L’idée de Platon, c’est que la beauté agit doublement, d’abord par un choc qui provoque le souvenir de l’autre monde, puis comme source matérielle d’une énergie directement utilisable pour le progrès spirituel. Chaleur, nourriture, ces images indiquent de l’énergie. Les objets sont des sources d’énergie, mais l’énergie a des niveaux différents. Par exemple, dans la guerre, une décoration est réellement une source d’énergie (au sens physique, littéral du mot) au niveau du courage militaire ; elle fait faire des mouvements qu’autrement on n’aurait pas la force de faire. L’argent, pour le travail. D’une manière générale, tout ce qui est désiré est source d’énergie, et l’énergie est du même niveau que le désir. La beauté comme telle est source d’une énergie qui est au niveau de la vie spirituelle, et cela du fait que la contemplation de la beauté implique le détachement. Une chose perçue comme belle est une chose à quoi on ne touche pas, à quoi on ne veut pas toucher, de peur d’y nuire. Pour transmuer en énergie spirituellement utilisable l’énergie fournie par les autres objets de désir, il faut un acte de détachement, de refus. Refuser la décoration, donner l’argent. Au lieu que l’attrait de la beauté implique par lui-même un refus. C’est un attrait qui tient à distance. Ainsi le beau est une machine à trans muer l’énergie basse en énergie élevée.
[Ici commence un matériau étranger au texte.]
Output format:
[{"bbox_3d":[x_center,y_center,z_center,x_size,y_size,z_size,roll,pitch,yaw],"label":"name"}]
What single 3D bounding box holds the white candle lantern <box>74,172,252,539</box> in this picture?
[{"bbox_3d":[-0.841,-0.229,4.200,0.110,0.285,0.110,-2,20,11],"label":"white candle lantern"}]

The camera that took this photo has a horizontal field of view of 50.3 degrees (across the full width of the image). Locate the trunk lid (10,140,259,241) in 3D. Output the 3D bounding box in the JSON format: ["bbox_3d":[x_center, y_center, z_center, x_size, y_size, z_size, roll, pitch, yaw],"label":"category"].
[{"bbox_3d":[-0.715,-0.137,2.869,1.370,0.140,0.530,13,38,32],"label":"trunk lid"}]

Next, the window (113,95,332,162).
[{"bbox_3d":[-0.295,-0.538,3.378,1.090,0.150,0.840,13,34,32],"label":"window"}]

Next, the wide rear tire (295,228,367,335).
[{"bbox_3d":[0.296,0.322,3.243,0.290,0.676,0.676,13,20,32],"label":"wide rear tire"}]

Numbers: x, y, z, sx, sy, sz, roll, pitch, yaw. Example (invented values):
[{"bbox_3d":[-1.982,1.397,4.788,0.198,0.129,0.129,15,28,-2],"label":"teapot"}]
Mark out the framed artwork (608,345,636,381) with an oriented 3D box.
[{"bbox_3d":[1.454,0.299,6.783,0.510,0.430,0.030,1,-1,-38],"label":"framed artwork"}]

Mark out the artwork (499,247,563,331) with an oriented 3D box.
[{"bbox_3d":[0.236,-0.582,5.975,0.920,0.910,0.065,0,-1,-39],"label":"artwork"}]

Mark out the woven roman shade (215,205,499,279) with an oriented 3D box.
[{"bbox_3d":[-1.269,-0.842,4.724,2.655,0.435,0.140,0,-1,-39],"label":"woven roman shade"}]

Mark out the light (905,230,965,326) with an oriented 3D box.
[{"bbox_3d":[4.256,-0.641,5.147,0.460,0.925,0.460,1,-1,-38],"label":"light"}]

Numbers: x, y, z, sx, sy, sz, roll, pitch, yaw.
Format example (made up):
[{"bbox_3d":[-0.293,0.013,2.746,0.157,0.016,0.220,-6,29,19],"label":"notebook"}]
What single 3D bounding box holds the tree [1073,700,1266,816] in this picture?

Cette analyse est transposable à toute espèce de progrès spirituel. Partout où il y a amour il y a beauté sensible. Une religion n’est pas concevable sans signes, et ces signes sont beaux. La messe agit sur l’âme par une beauté analogue à celle des œuvres d’art. La vertu, la sainteté d’un être humain apparaissent au dehors comme beauté sensible dans l’expression du visage, ou les gestes, ou les attitudes, ou sa voix ou une partie quelconque du comportement.